Some see the arrivals of Stroud and Father Matthew Hoelscher, the chaplain, as an effort to make Alleman more conservative — in part by focusing more on religious teachings than on academics. The result, many parents worry, is that an Alleman education isn’t what it used to be.
Pete Ivanic, an Alleman graduate, posted a widely shared letter of grievances to Facebook. He says it was at the request of a current Alleman family.
It contains most of the same concerns as the first post but elaborates on issues involving the school’s increasing lack of certified teachers, minimal college-prep instruction and the loss of enrollment to Assumption High School in Davenport.
“Alleman only has two teachers that are certified to teach college-accredited courses, and students cannot attain even half of the college credits available at Assumption,” the post says. “Alleman’s enrollment is dropping and will continue to drop as the community has already lost faith in this administration’s ability to lead. Families from every class at Alleman have committed to leave.”
Enrollment at Alleman has decreased from 443 students in 2018-19 to 381 last year. Enrollment for the upcoming year is at 330 students.
At Assumption, 451 students were enrolled in 2018-19, according to state records. In 2019-20, enrollment increased slightly to 462 and last year dropped to 445.
The letter-writers also referred to the individual most closely associated with Alleman itself: Mirabelli.
“Father Mirabelli is the heart and face of Alleman. He deserves our respect and appreciation, and especially the respect of the administration. He is vital to Alleman’s fundraising.

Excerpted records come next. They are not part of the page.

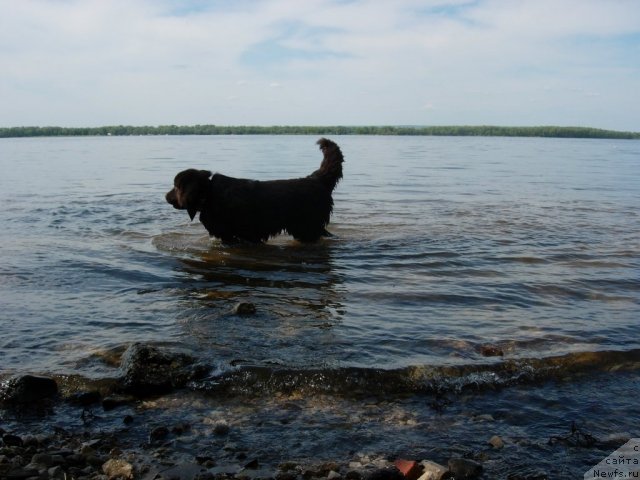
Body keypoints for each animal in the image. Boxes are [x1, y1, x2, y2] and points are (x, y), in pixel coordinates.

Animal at [165, 139, 344, 244]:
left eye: (176, 187)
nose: (165, 196)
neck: (209, 194)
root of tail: (316, 179)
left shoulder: (231, 234)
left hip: (307, 227)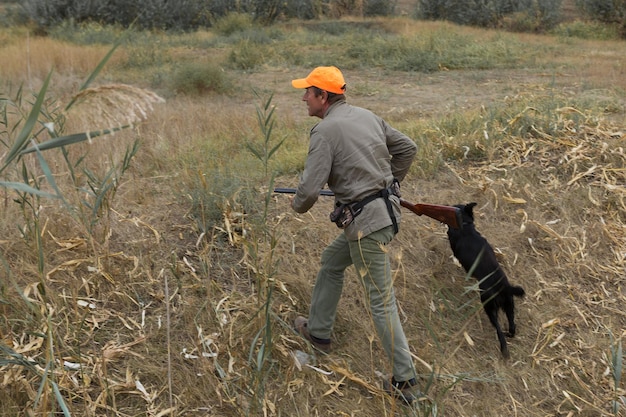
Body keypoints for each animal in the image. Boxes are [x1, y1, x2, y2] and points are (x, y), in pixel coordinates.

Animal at [446, 202, 524, 358]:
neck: (466, 227)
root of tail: (503, 287)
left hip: (489, 306)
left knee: (498, 330)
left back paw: (504, 349)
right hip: (509, 306)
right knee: (512, 325)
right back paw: (509, 334)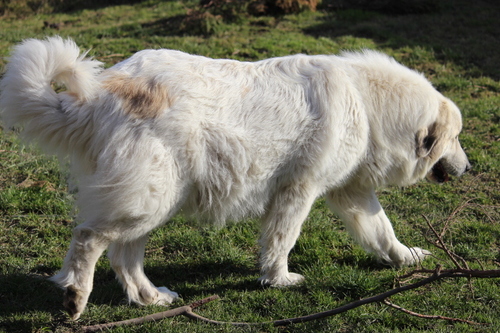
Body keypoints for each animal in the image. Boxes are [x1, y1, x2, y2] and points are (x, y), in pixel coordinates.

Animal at [0, 37, 468, 320]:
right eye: (457, 138)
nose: (468, 168)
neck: (368, 105)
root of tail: (102, 92)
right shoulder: (298, 191)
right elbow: (282, 239)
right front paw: (279, 280)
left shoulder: (351, 193)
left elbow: (382, 231)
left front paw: (406, 257)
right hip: (147, 201)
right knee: (89, 238)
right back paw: (76, 296)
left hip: (151, 203)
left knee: (124, 257)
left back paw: (150, 298)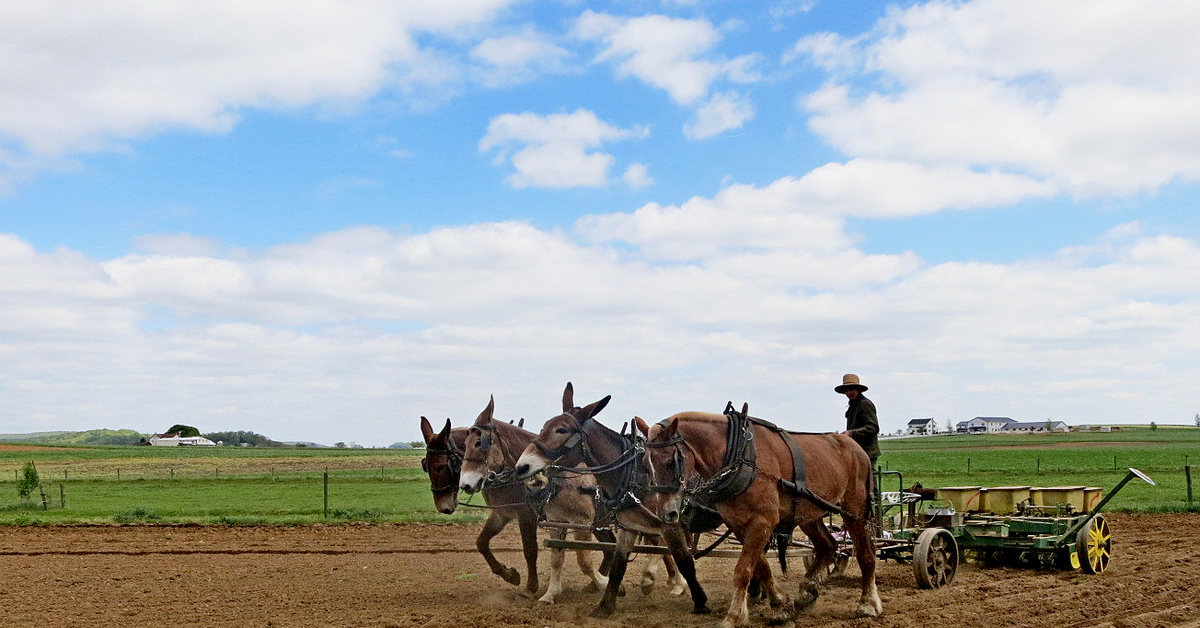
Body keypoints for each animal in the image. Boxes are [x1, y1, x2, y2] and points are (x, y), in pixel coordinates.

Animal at [511, 384, 705, 619]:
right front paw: (552, 594)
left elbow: (585, 560)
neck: (633, 474)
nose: (522, 467)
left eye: (562, 430)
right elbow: (562, 559)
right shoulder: (560, 522)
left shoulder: (585, 522)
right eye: (544, 426)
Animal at [633, 413, 878, 628]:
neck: (741, 456)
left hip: (854, 510)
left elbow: (743, 570)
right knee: (828, 546)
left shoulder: (762, 522)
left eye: (670, 461)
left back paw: (868, 604)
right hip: (809, 513)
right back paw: (806, 592)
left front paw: (733, 616)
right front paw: (781, 608)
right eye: (644, 463)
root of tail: (856, 447)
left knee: (865, 554)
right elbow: (762, 567)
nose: (667, 513)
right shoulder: (740, 525)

“Father, at 89 years old and in the middle of a pandemic and a financially hurting community, was crucial to Alleman being able to raise over half a million dollars at the past two Heritage Balls. There are numerous accounts of individuals that wanted to pull donations due to the actions of the current administration but kept their donation simply because Father asked.

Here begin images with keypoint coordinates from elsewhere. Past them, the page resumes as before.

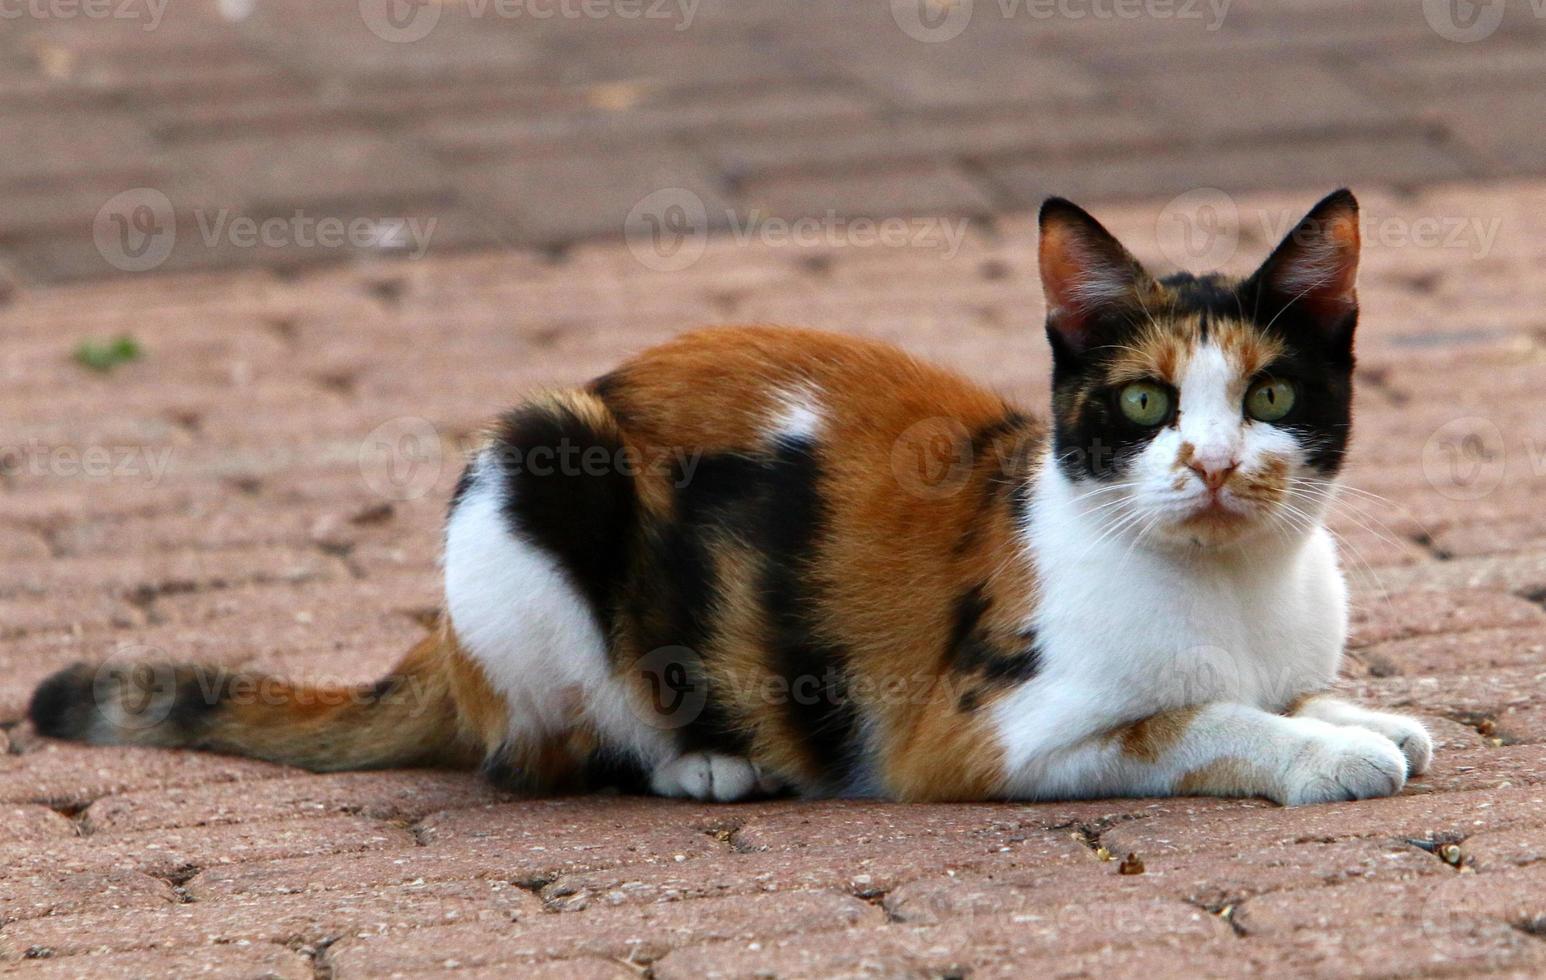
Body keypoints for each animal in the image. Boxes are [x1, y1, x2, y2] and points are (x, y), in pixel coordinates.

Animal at [27, 188, 1434, 803]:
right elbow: (1196, 721)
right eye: (1143, 406)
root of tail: (436, 650)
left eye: (1269, 396)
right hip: (532, 467)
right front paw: (1323, 752)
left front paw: (1352, 710)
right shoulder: (982, 735)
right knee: (533, 754)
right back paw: (704, 759)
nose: (1214, 465)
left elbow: (1283, 691)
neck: (1231, 590)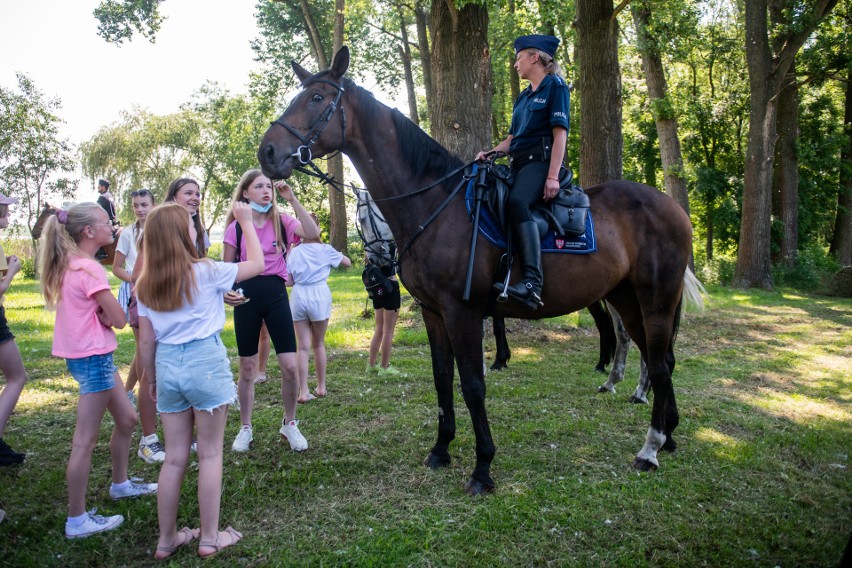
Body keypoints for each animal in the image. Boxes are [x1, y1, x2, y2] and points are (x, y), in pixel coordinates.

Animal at [262, 47, 704, 492]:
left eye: (317, 97)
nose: (267, 152)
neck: (435, 204)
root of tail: (672, 207)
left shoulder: (464, 312)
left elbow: (473, 385)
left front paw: (482, 467)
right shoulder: (434, 312)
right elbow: (443, 379)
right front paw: (441, 450)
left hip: (655, 301)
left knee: (659, 362)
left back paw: (650, 447)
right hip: (627, 299)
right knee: (661, 360)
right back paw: (668, 435)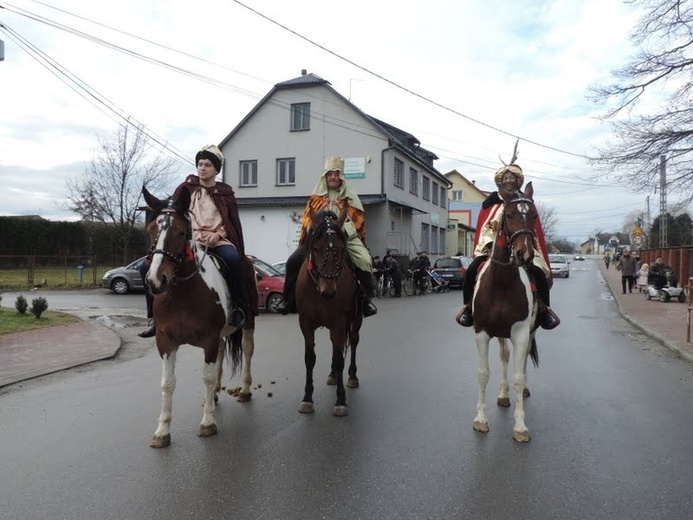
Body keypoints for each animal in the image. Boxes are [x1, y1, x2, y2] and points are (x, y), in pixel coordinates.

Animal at [142, 189, 255, 448]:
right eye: (151, 229)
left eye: (181, 232)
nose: (156, 280)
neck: (183, 292)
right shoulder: (165, 342)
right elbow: (168, 383)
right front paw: (162, 431)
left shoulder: (209, 339)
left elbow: (207, 377)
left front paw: (208, 423)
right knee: (222, 354)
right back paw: (213, 397)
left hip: (248, 323)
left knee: (247, 350)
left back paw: (244, 390)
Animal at [296, 206, 364, 414]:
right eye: (316, 248)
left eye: (342, 249)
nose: (329, 291)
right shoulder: (306, 323)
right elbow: (309, 358)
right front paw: (307, 398)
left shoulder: (339, 322)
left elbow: (340, 358)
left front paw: (340, 401)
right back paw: (333, 375)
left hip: (356, 319)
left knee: (353, 343)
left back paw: (352, 377)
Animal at [470, 183, 540, 442]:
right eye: (508, 215)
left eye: (534, 216)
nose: (525, 255)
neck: (502, 282)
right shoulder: (481, 332)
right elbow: (483, 373)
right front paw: (481, 419)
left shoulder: (520, 332)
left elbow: (518, 376)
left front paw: (520, 427)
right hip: (500, 333)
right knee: (504, 357)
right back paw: (502, 394)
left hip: (529, 332)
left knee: (522, 361)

“This community gives because of Father. Despite this, the current Alleman administration appears to be pushing Father Mirabelli out the door by getting rid of those who stand behind him.”
Mirabelli was asked in an email last week whether he would like to talk about what appears to be a serious situation at Alleman.
“I thank you for your email, but I am sorry; I do not wish to be interviewed,” he replied. “Alleman is my love. I have spent my life at Alleman, and it is my hope and prayer that it continues to be a great school — reflecting the life of Jesus.”